#### Exercise objective:
Can you quote, without changing a word, every line from the one containing "scientific name: Eragrostis cilianensis" through the final line of the rows below, both included?

#### Supplied information:
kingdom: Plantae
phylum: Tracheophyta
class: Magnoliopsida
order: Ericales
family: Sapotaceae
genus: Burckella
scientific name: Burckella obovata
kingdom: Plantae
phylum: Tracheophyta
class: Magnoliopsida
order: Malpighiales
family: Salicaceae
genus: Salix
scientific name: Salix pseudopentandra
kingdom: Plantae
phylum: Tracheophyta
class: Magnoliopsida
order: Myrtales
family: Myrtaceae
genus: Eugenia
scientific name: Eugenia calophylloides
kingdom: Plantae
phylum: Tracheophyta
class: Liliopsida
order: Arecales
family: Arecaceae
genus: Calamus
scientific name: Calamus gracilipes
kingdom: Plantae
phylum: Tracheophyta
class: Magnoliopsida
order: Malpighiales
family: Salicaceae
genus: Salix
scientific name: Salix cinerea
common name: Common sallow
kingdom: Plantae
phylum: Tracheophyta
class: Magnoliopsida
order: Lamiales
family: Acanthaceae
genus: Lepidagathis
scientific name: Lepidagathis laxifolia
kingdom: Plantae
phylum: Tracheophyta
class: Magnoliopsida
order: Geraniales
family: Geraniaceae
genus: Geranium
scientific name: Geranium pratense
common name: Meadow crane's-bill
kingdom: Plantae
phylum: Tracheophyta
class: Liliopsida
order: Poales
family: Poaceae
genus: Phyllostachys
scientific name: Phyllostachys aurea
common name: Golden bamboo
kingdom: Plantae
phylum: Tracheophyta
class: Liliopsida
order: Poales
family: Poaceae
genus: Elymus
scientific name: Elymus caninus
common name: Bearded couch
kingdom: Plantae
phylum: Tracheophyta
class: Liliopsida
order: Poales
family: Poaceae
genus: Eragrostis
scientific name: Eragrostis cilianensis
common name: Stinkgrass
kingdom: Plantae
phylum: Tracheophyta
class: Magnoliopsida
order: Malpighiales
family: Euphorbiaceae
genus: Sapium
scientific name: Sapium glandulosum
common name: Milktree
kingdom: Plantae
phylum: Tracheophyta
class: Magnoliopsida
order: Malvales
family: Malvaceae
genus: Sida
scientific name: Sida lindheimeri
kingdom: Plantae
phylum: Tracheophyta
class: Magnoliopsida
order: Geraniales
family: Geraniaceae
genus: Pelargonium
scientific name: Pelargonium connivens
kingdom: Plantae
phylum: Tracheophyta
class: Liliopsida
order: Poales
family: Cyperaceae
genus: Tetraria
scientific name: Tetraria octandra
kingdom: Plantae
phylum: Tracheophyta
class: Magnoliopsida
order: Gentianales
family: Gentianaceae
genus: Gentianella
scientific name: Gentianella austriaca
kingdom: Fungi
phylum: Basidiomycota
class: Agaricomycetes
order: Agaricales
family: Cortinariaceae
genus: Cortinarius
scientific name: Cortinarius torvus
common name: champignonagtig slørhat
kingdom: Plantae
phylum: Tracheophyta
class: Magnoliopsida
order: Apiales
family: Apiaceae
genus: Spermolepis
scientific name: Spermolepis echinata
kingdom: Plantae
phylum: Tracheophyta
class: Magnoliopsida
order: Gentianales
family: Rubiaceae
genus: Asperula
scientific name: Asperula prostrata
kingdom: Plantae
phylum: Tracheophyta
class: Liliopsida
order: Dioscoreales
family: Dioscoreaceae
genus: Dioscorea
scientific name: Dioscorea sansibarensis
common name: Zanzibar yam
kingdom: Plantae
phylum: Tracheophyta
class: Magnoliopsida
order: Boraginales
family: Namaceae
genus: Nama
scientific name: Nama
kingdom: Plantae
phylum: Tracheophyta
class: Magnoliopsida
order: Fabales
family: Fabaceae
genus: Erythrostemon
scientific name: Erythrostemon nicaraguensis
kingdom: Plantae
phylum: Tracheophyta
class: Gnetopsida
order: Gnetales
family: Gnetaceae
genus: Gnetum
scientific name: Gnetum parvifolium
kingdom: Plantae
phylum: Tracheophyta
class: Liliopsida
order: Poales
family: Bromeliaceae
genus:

#### Result:
scientific name: Eragrostis cilianensis
common name: Stinkgrass
kingdom: Plantae
phylum: Tracheophyta
class: Magnoliopsida
order: Malpighiales
family: Euphorbiaceae
genus: Sapium
scientific name: Sapium glandulosum
common name: Milktree
kingdom: Plantae
phylum: Tracheophyta
class: Magnoliopsida
order: Malvales
family: Malvaceae
genus: Sida
scientific name: Sida lindheimeri
kingdom: Plantae
phylum: Tracheophyta
class: Magnoliopsida
order: Geraniales
family: Geraniaceae
genus: Pelargonium
scientific name: Pelargonium connivens
kingdom: Plantae
phylum: Tracheophyta
class: Liliopsida
order: Poales
family: Cyperaceae
genus: Tetraria
scientific name: Tetraria octandra
kingdom: Plantae
phylum: Tracheophyta
class: Magnoliopsida
order: Gentianales
family: Gentianaceae
genus: Gentianella
scientific name: Gentianella austriaca
kingdom: Fungi
phylum: Basidiomycota
class: Agaricomycetes
order: Agaricales
family: Cortinariaceae
genus: Cortinarius
scientific name: Cortinarius torvus
common name: champignonagtig slørhat
kingdom: Plantae
phylum: Tracheophyta
class: Magnoliopsida
order: Apiales
family: Apiaceae
genus: Spermolepis
scientific name: Spermolepis echinata
kingdom: Plantae
phylum: Tracheophyta
class: Magnoliopsida
order: Gentianales
family: Rubiaceae
genus: Asperula
scientific name: Asperula prostrata
kingdom: Plantae
phylum: Tracheophyta
class: Liliopsida
order: Dioscoreales
family: Dioscoreaceae
genus: Dioscorea
scientific name: Dioscorea sansibarensis
common name: Zanzibar yam
kingdom: Plantae
phylum: Tracheophyta
class: Magnoliopsida
order: Boraginales
family: Namaceae
genus: Nama
scientific name: Nama
kingdom: Plantae
phylum: Tracheophyta
class: Magnoliopsida
order: Fabales
family: Fabaceae
genus: Erythrostemon
scientific name: Erythrostemon nicaraguensis
kingdom: Plantae
phylum: Tracheophyta
class: Gnetopsida
order: Gnetales
family: Gnetaceae
genus: Gnetum
scientific name: Gnetum parvifolium
kingdom: Plantae
phylum: Tracheophyta
class: Liliopsida
order: Poales
family: Bromeliaceae
genus:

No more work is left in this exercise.